Tras la construcción del laberinto, Dédalo no soportaba más su exilio. Pidió a Minos poder volver a Atenas. O incluso morir, pero que permitiera ir a Ícaro, el hijo que había tenido con una esclava del rey: Náucrate. Sin embargo, Minos no atendió a su súplica y lo mantuvo en Creta.
El rey controlaba las rutas marítimas, así que le bloqueaba la salida también por esa vía. Al inventor sólo le quedaba el aire. Comenzó a recoger las plumas de las aves y con ellas fabricó unas alas. Las dispuso en hileras de las más grandes a las más pequeñas, las ató entre ellas con lino y las pegó con cera. Luego les dio la curvatura adecuada para imitar las de verdad.
Mientras tanto, Ícaro se dedicaba a lo que hacen los niños: incordiar al padre mientras trabaja. Intentaba coger las plumas al aire, le ablandaba la cera con el pulgar… Pero, al fin, Dédalo consiguió acabar el invento y lo probó consigo mismo. Suspendido en el aire, viendo que funcionaba, dio instrucciones a Ícaro.
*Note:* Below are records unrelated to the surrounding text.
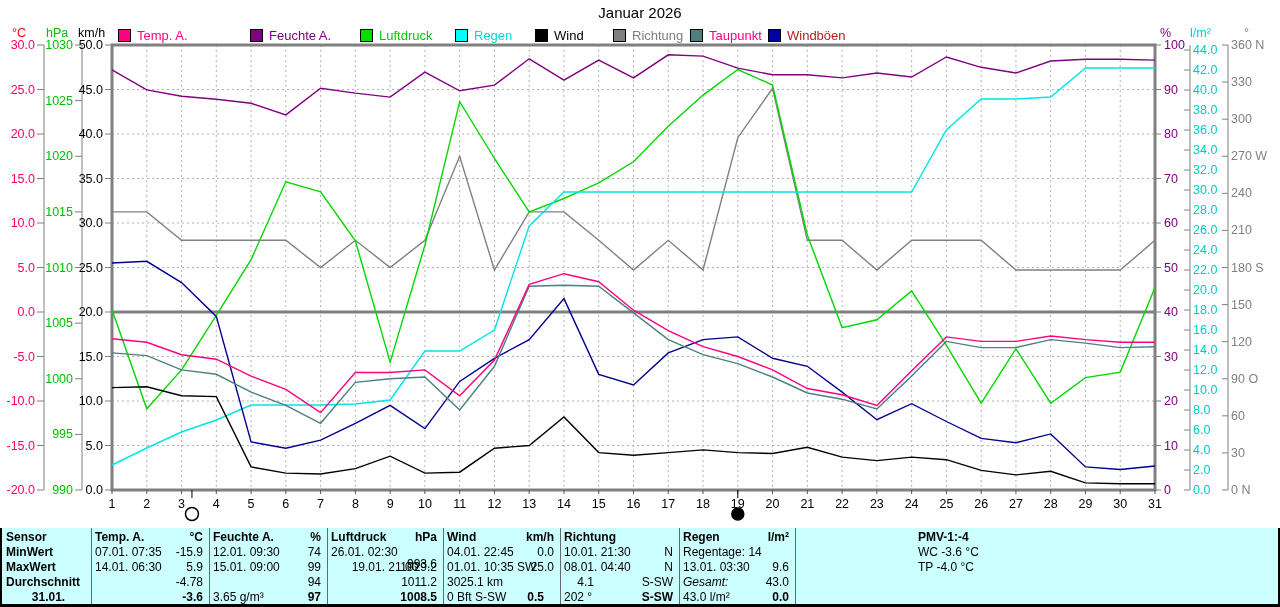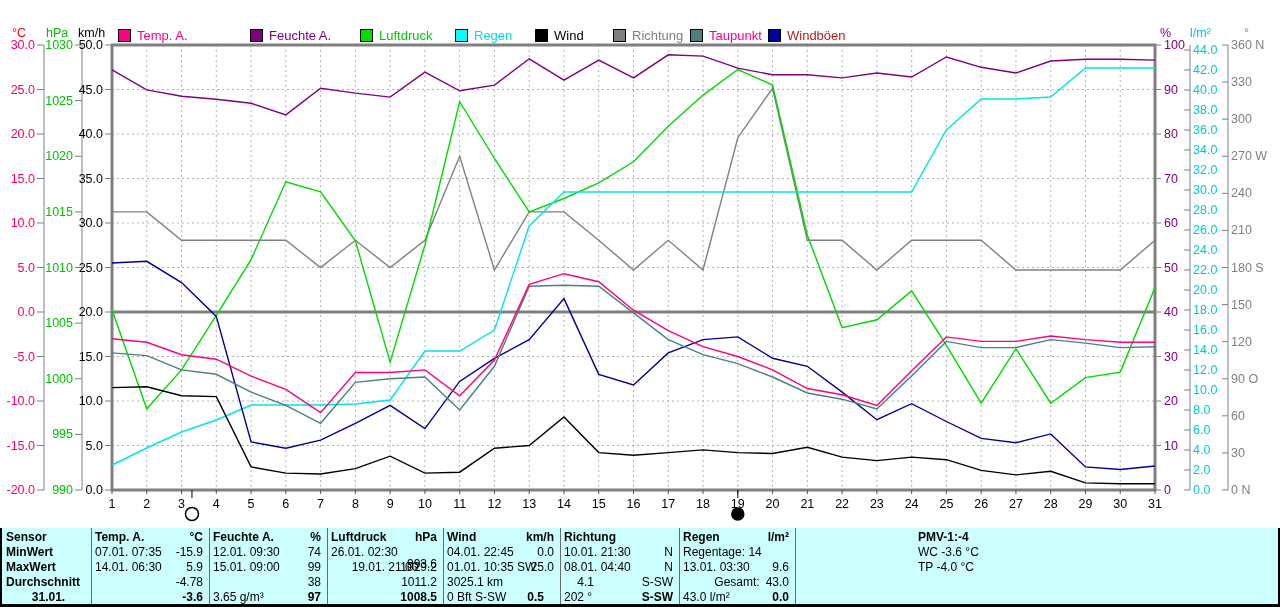--- a/index.html
+++ b/index.html
@@ -16,20 +16,21 @@
          border-left:2px solid #000;border-right:2px solid #000;border-bottom:3px solid #000;
          font-size:12px;color:#000;}
   .tcell{position:absolute;height:15px;line-height:15px;white-space:nowrap;overflow:hidden;}
   .tsep{position:absolute;top:0;width:1px;height:76px;background:#6a6a6a;}
   .b{font-weight:bold;}
 </style>
 </head>
 <body>
 
 <div class="stage">
+  <div class="abs" id="chart-title">Januar 2026</div>
 
   <div class="abs axhead" style="left:12px;color:#ff0000;">°C</div>
   <div class="abs axhead" style="left:46px;color:#00c000;">hPa</div>
   <div class="abs axhead" style="left:78px;color:#000000;">km/h</div>
   <div class="abs axhead" style="left:1160px;color:#800080;">%</div>
   <div class="abs axhead" style="left:1190px;color:#00cccc;">l/m²</div>
   <div class="abs axhead" style="left:1244px;color:#808080;">°</div>
 
   <div id="legend">
       <div class="abs legend-item" style="left: 118px;">
@@ -355,21 +356,21 @@
       <div class="tcell" style="left: 93px; top: 32px; width: 110px; text-align: left;">14.01.  06:30</div>
       <div class="tcell" style="left: 89px; top: 32px; width: 112px; text-align: right;">5.9</div>
       <div class="tcell" style="left: 89px; top: 47px; width: 112px; text-align: right;">-4.78</div>
       <div class="tcell b" style="left: 89px; top: 62px; width: 112px; text-align: right;">-3.6</div>
       <div class="tcell b" style="left: 211px; top: 2px; width: 110px; text-align: left;">Feuchte A.</div>
       <div class="tcell b" style="left: 207px; top: 2px; width: 112px; text-align: right;">%</div>
       <div class="tcell" style="left: 211px; top: 17px; width: 110px; text-align: left;">12.01.  09:30</div>
       <div class="tcell" style="left: 207px; top: 17px; width: 112px; text-align: right;">74</div>
       <div class="tcell" style="left: 211px; top: 32px; width: 110px; text-align: left;">15.01.  09:00</div>
       <div class="tcell" style="left: 207px; top: 32px; width: 112px; text-align: right;">99</div>
-      <div class="tcell" style="left: 207px; top: 47px; width: 112px; text-align: right;">38</div>
+      <div class="tcell" style="left: 207px; top: 47px; width: 112px; text-align: right;">94</div>
       <div class="tcell" style="left: 211px; top: 62px; width: 110px; text-align: left;">3.65 g/m³</div>
       <div class="tcell b" style="left: 207px; top: 62px; width: 112px; text-align: right;">97</div>
       <div class="tcell b" style="left: 329px; top: 2px; width: 108px; text-align: left;">Luftdruck</div>
       <div class="tcell b" style="left: 325px; top: 2px; width: 110px; text-align: right;">hPa</div>
       <div class="tcell" style="left: 329px; top: 17px; width: 108px; text-align: left;">26.01.  02:30</div>
       <div class="tcell" style="left: 325px; top: 17px; width: 110px; text-align: right; margin-top: 12px;">993.6</div>
       <div class="tcell" style="left: 329px; top: 32px; width: 108px; text-align: center;">19.01.  21:00</div>
       <div class="tcell" style="left: 325px; top: 32px; width: 110px; text-align: right;">1029.2</div>
       <div class="tcell" style="left: 325px; top: 47px; width: 110px; text-align: right;">1011.2</div>
       <div class="tcell b" style="left: 325px; top: 62px; width: 110px; text-align: right;">1008.5</div>
@@ -389,21 +390,21 @@
       <div class="tcell" style="left: 562px; top: 32px; width: 111px; text-align: left;">08.01.  04:40</div>
       <div class="tcell" style="left: 558px; top: 32px; width: 113px; text-align: right;">N</div>
       <div class="tcell" style="left: 558px; top: 47px; width: 113px; text-align: right;">S-SW</div>
       <div class="tcell" style="left: 562px; top: 62px; width: 111px; text-align: left;">202 °</div>
       <div class="tcell b" style="left: 558px; top: 62px; width: 113px; text-align: right;">S-SW</div>
       <div class="tcell b" style="left: 681px; top: 2px; width: 108px; text-align: left;">Regen</div>
       <div class="tcell b" style="left: 677px; top: 2px; width: 110px; text-align: right;">l/m²</div>
       <div class="tcell" style="left: 681px; top: 17px; width: 108px; text-align: left;">Regentage: 14</div>
       <div class="tcell" style="left: 681px; top: 32px; width: 108px; text-align: left;">13.01.  03:30</div>
       <div class="tcell" style="left: 677px; top: 32px; width: 110px; text-align: right;">9.6</div>
-      <div class="tcell" style="left: 681px; top: 47px; width: 108px; text-align: center;">Gesamt:</div>
+      <div class="tcell" style="left: 681px; top: 47px; width: 108px; text-align: left; font-style: italic;">Gesamt:</div>
       <div class="tcell" style="left: 677px; top: 47px; width: 110px; text-align: right;">43.0</div>
       <div class="tcell" style="left: 681px; top: 62px; width: 108px; text-align: left;">43.0 l/m²</div>
       <div class="tcell b" style="left: 677px; top: 62px; width: 110px; text-align: right;">0.0</div>
       <div class="tsep" style="left: 89px;"></div>
       <div class="tsep" style="left: 207px;"></div>
       <div class="tsep" style="left: 325px;"></div>
       <div class="tsep" style="left: 441px;"></div>
       <div class="tsep" style="left: 558px;"></div>
       <div class="tsep" style="left: 677px;"></div>
       <div class="tsep" style="left: 793px;"></div>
Aconsejó a su hijo que no volara demasiado bajo, o el agua mojaría las alas y las haría pesadas. Tampoco demasiado alto, o el calor del sol las derretiría. En cuando a la dirección, no debía dirigirse ni hacia la Osa Mayor (el norte) ni hacia Orión (el sur), si no que debía ir detrás de él en todo momento y seguirlo. Dicho esto, colocó las alas a su hijo y ambos emprendieron el vuelo.
Dejaban ya atrás las islas Cícladas y asombraban a los pescadores con los que se cruzaban, que pensaban que eran dioses. Dédalo vigilaba en todo momento a su hijo con preocupación, pero éste poco a poco iba cogiendo soltura. Y entonces el niño se envalentonó y empezó a volar más alto a pesar de las advertencias de su padre. Pasó lo que era de esperar; el sol derritió la cera de sus alas y las plumas se despegaron.
Ícaro agitó los brazos, pero ya no tenía plumas en ellos. Cayó al vacío llamando a su padre, que nada pudo hacer por él. La zona del mar en la que cayó llevaría más tarde su nombre, Mar de Icaria; el que separa las Cícladas de la costa de Asia Menor. En la isla más cercana, que también tomó el nombre del desgraciado Ícaro, Dédalo enterró su cuerpo. Y, mientras lo hacía, escuchó el alegre canto de la perdiz.